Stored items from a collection
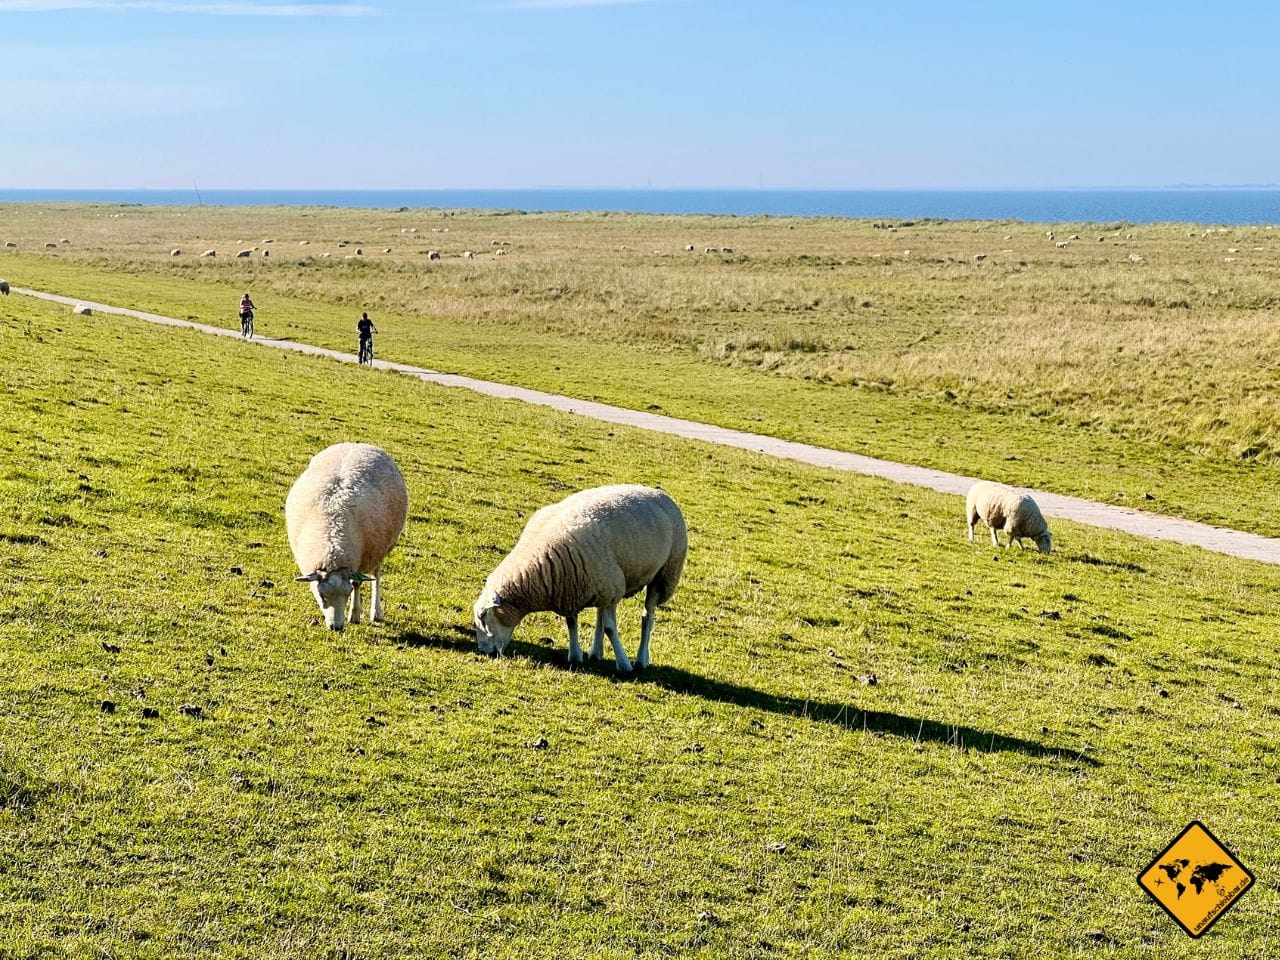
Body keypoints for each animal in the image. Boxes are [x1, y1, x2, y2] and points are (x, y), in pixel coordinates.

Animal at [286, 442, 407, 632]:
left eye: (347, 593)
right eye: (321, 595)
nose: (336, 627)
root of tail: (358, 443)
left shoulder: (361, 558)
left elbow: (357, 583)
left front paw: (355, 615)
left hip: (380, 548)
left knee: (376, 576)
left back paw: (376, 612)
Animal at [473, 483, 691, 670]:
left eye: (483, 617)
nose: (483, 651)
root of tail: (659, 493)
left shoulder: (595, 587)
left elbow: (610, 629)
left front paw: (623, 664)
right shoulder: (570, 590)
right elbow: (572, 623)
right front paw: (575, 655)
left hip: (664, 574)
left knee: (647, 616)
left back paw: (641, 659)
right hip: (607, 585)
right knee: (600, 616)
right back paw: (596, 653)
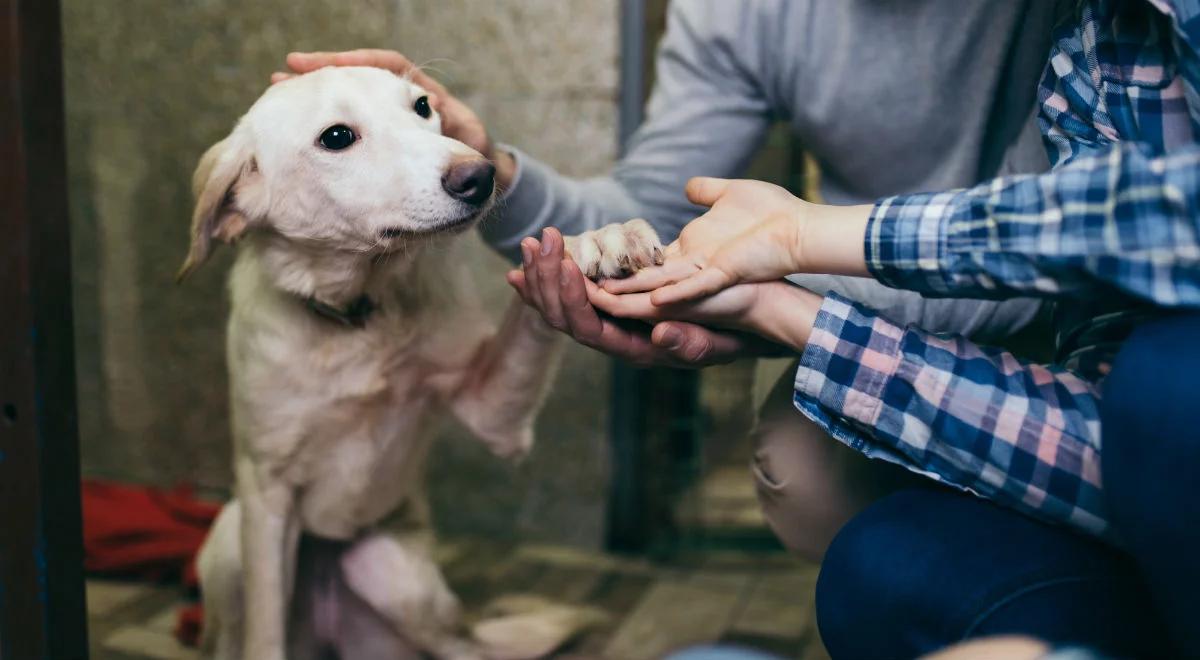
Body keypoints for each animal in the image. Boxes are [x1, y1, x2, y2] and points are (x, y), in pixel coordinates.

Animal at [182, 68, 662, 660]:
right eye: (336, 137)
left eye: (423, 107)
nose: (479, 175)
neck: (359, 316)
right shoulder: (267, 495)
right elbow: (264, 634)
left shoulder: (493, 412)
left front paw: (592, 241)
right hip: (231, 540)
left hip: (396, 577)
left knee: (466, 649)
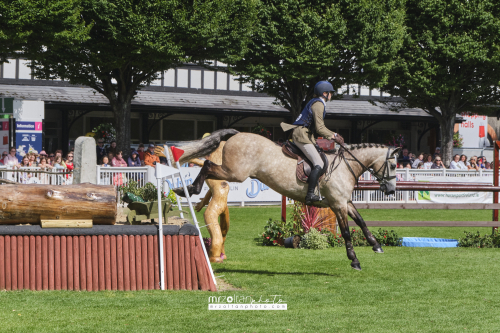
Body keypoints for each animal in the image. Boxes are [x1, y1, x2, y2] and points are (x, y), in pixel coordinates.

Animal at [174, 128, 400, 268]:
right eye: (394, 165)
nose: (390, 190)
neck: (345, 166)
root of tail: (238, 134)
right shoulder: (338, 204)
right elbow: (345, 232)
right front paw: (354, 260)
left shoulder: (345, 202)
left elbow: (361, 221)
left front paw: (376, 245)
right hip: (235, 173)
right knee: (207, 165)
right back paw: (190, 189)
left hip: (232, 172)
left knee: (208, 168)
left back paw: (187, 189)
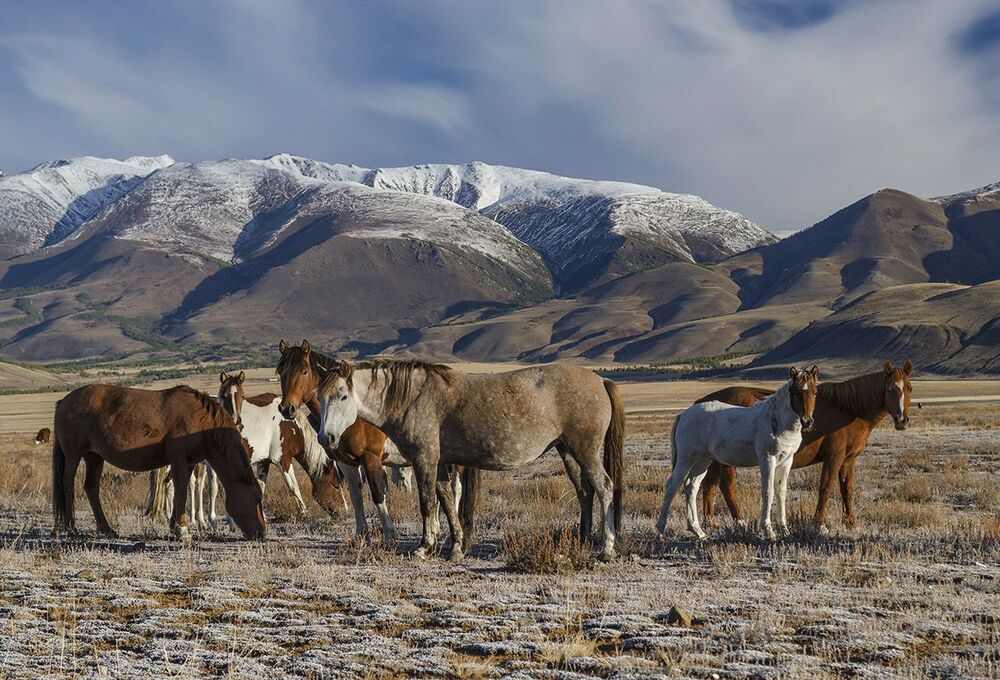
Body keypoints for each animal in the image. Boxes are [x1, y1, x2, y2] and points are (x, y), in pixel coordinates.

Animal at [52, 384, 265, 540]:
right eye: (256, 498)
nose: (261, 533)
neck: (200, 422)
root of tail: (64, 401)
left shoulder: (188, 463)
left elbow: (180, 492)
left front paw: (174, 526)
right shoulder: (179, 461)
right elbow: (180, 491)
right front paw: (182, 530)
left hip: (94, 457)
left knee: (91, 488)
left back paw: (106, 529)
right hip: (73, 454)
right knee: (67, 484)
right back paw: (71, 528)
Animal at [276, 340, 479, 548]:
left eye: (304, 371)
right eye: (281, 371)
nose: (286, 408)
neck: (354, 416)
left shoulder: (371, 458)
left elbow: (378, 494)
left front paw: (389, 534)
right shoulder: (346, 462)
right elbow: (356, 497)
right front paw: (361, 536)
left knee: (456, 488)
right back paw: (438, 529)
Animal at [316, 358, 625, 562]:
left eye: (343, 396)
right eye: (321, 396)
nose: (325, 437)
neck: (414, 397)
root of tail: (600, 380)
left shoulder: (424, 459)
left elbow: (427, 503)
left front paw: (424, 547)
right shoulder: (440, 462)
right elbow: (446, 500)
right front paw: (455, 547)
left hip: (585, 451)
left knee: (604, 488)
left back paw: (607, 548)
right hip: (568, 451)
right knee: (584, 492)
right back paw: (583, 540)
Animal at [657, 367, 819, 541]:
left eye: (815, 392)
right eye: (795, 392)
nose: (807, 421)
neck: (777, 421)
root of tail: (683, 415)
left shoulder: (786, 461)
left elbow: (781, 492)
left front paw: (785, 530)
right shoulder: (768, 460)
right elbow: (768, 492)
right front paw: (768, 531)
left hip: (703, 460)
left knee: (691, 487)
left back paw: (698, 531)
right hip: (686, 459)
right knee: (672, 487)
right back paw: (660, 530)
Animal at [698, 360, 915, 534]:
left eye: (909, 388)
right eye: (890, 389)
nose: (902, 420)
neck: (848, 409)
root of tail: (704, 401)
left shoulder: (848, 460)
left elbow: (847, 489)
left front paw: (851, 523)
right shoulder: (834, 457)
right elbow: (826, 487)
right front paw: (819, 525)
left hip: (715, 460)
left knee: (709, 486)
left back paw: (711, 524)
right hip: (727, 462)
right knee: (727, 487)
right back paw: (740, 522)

...

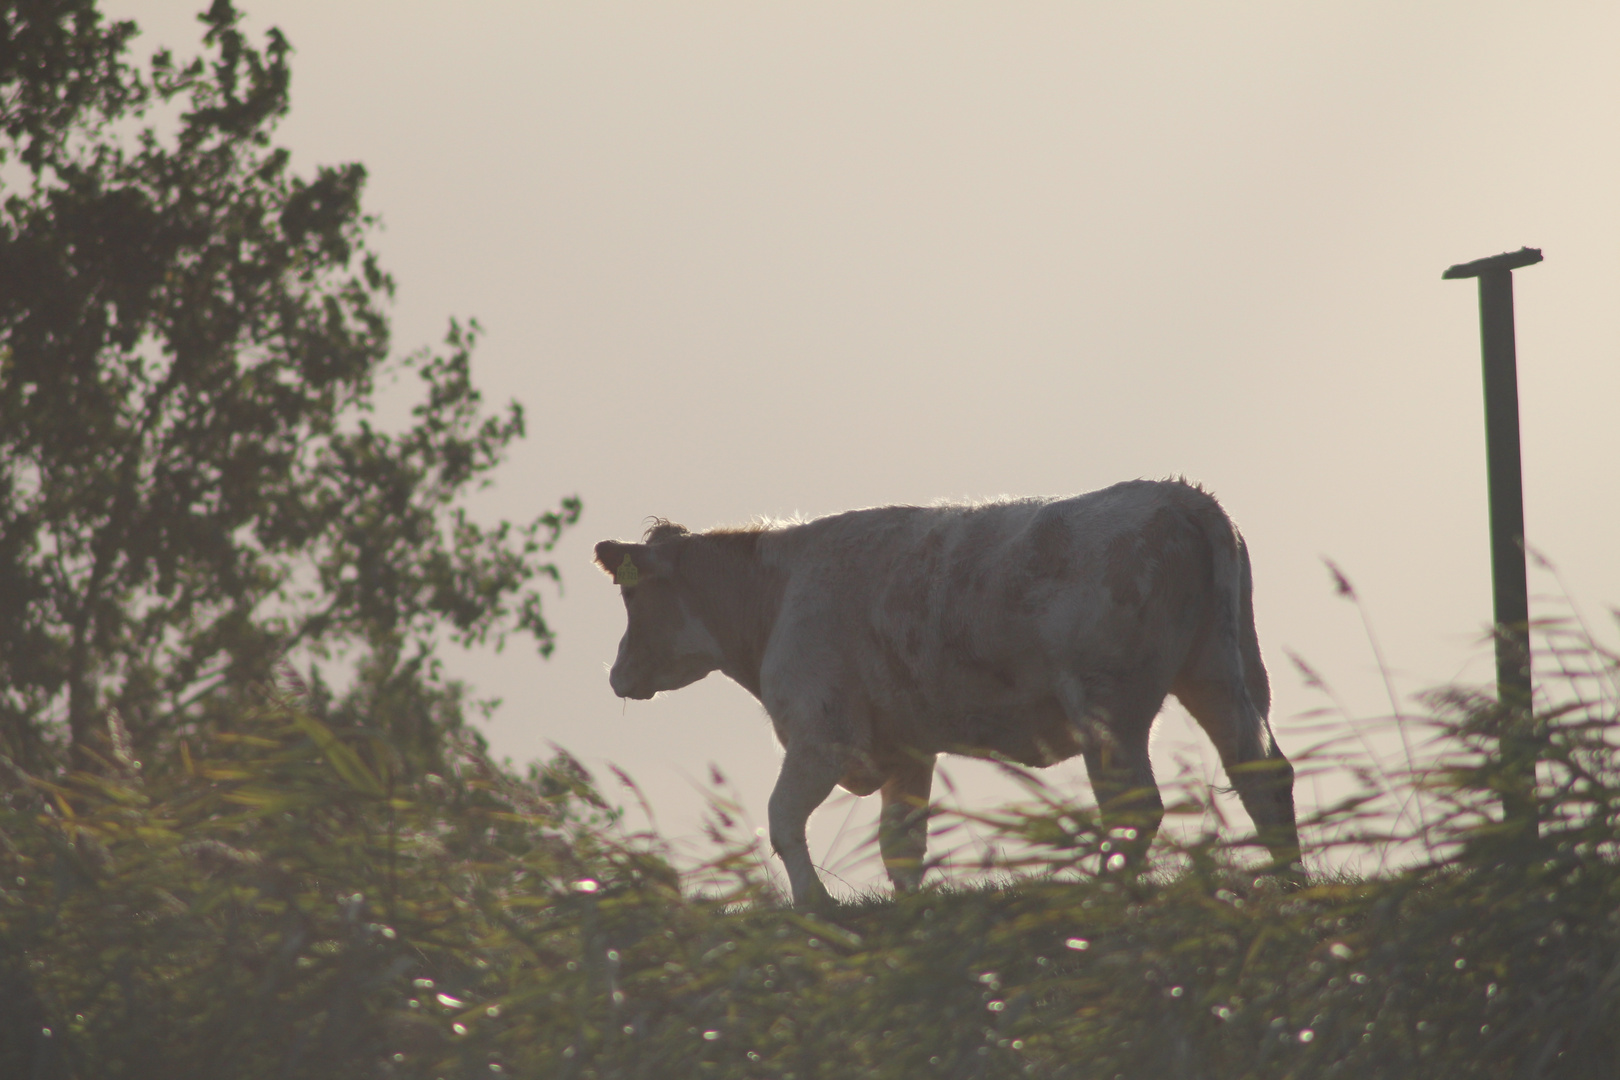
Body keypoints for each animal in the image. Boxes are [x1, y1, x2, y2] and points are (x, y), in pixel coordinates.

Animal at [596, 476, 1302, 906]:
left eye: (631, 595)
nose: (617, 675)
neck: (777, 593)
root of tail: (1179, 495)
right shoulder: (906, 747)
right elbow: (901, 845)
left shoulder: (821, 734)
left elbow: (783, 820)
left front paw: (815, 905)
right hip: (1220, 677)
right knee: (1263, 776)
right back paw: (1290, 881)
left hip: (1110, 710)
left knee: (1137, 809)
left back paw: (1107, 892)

# [Description of the task]
Looking at the entries above, report how many of their lines include "nose", and add nothing else.

# [Answer area]
10